# 演習の課題
1. 座席指定についての抜粋文を読み、次の問いに答えてください。
(a) ブリティッシュ・エアウェイズでは、ワンワールドルビーの会員はいつから事前座席指定ができるか。
(b) 隣席ブロックとして提供される2種類は何か。
(c) シートマップで座席指定した状態として示されている席はどれか。
2. 座席指定についての抜粋文のうち、「しかし、得られるメリットが魅」から下って「登録の特典を提供しています。」までを、一字も変えずに書き写してください。
3. 航空会社の座席指定についての文章の続きを、最後の文の後から引き取って書いてください。
═══ 抜粋文 ═══
しかし、得られるメリットが魅力的なことを考えると、その一手間以上の価値があると実感しています。
ちなみに、JAL以外のワンワールドに加盟する提携航空会社でも上級会員向けに同じような事前座席指定優遇サービスを提供しているのですが、完全に全く同じルールというわけではないことには注意が必要です。
具体例として、ブリティッシュ・エアウェイズでは、
ワンワールドエメラルド:予約時から無料での事前座席指定が可能
- 会員本人を含む同一の予約内のすべての利用者
- 会員本人と同一のフライトで同一のキャビンクラスを利用する、別の予約の利用者
ワンワールドサファイア:予約時から無料での事前座席指定が可能
- 会員本人を含む同一の予約内のすべての利用者
ワンワールドルビー:出発の7日前から事前座席指定可能
- 会員本人を含む同一の予約内のすべての利用者
というように、同じ予約内の同行者と異なる予約の同行者、さらには最上位の上級会員とそれ以外の上級会員とをしっかり区別した上で、同行者登録の特典を提供しています。
事前隣席ブロック
隣席ブロックとして提供される
- 24時間前までの自動的な事前隣席ブロック
- 24時間以内の出発当日空港での手動隣席ブロック
という2種類の隣席ブロックのうち、24時間前までの事前隣席ブロックというのは、予約時からオンラインチェックインを含めたチェックインの手続きが開始される24時間前までのタイミングで提供される隣席ブロックのことで、事前座席指定のシートマップでその存在が確認できます。
上の画像はJMBダイヤモンドやJGCプレミアとして、46Kの席を座席指定した状態を示したシートマップですが、45列目の非常口席を含め、元々46列目と47列目のDからGの4席以外はすべて指定可能な状況です。
もちろん、隣の席となる46Hも空席として指定可能になっていますね。
═══ データ行 ═══
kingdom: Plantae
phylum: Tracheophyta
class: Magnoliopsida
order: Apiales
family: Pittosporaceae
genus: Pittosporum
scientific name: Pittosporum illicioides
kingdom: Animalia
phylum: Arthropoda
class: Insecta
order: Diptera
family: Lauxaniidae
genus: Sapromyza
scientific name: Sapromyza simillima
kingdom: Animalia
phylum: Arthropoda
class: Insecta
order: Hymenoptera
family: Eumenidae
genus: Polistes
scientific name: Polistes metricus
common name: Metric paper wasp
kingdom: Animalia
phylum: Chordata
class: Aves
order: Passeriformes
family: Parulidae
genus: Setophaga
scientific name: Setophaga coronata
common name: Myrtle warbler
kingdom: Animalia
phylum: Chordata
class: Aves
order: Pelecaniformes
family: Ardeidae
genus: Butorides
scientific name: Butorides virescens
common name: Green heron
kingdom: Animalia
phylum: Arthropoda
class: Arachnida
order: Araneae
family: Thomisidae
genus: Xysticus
═══
# 解答一覧
1.
(a) 出発の7日前から。
(b) 24時間前までの自動的な事前隣席ブロックと、24時間以内の出発当日空港での手動隣席ブロック。
(c) 46K。

2.
しかし、得られるメリットが魅力的なことを考えると、その一手間以上の価値があると実感しています。
ちなみに、JAL以外のワンワールドに加盟する提携航空会社でも上級会員向けに同じような事前座席指定優遇サービスを提供しているのですが、完全に全く同じルールというわけではないことには注意が必要です。
具体例として、ブリティッシュ・エアウェイズでは、
ワンワールドエメラルド:予約時から無料での事前座席指定が可能
- 会員本人を含む同一の予約内のすべての利用者
- 会員本人と同一のフライトで同一のキャビンクラスを利用する、別の予約の利用者
ワンワールドサファイア:予約時から無料での事前座席指定が可能
- 会員本人を含む同一の予約内のすべての利用者
ワンワールドルビー:出発の7日前から事前座席指定可能
- 会員本人を含む同一の予約内のすべての利用者
というように、同じ予約内の同行者と異なる予約の同行者、さらには最上位の上級会員とそれ以外の上級会員とをしっかり区別した上で、同行者登録の特典を提供しています。

3.
一方、一般会員として同じ便の事前座席指定を行う際のシートマップを示したのが上の画像。
JMBダイヤモンドやJGCプレミアとして事前座席指定済みの46Kの席に加え、その隣で本来は空席のはずの46Hの席も事前座席指定不可という扱いになっていて、事前隣席ブロックが行われたことが分かりますね。
事前隣席ブロックの条件と限界
この事前隣席ブロックですが、自由に利用可能なサービスではないという残念な制限があります。
というのも、利用する便の路線、時期、空席数、搭乗予定の上級会員数などの様々な条件を満たした時のみ、予約システムによって自動的に提供される種類のサービスのため、利用者自身が手続きを行うのはもちろん、予約デスクの担当オペレーターの方にリクエストすることも原則不可。
ちなみに、2017年11月の予約システム刷新前には、多少の制限付きとは言え、予約が行われた時点での事前隣席ブロックがサービスとして提供されていたのですが、システム刷新後には基本的に過去に行われていた終了済みのサービスとして扱われるようになったのも残念ですね。
また、この事前隣席ブロックは、せっかく提供されたとしても、あくまで一般会員を対象としたもので、上級会員には無力なサービスとして扱われます。
実際、JMBダイヤモンド、JGCプレミア、JMBサファイア、JGC、JMBクリスタルといった上級会員には、そもそも事前隣席ブロックで一般会員向けにはブロックされている席でも、原則として、問題なく事前座席指定可能な席としてシートマップ上に表示されることに。
そうした事情がありますから、事前隣席ブロックは元々人気がない席を事前座席指定した時に提供されない限り、最終的に隣の席が空席となる確実性はあまり高くないサービスと考えています。
確約も可能な出発当日空港での手動隣席ブロック
こうした形で不確実性の高い事前隣席ブロックに比べて、格段に高い確実性を誇るのが出発当日の空港で提供される隣席ブロック。
というのも、オンラインチェックインを含め、チェックインの手続きが可能になる24時間前には、基本的に座席指定のコントロールはJALホームページや予約デスクを含めた予約システムから空港のシステムに移ることになり、その過程で隣席ブロックもその特長が変貌するから。
実際、出発当日の空港では、チェックイン時点での確実で確約された隣席ブロックさえも可能になります。
ただし、空席状況や利用する上級会員の人数、隣席ブロックを希望する席などの条件に左右されますから、場合によっては、確約ではなく、できるだけ最後まで空席にするよう努力するという形での回答になるのはもちろん、チェックイン時点での隣席ブロック不可という回答が提示される可能性も十分考えられるのは要注意。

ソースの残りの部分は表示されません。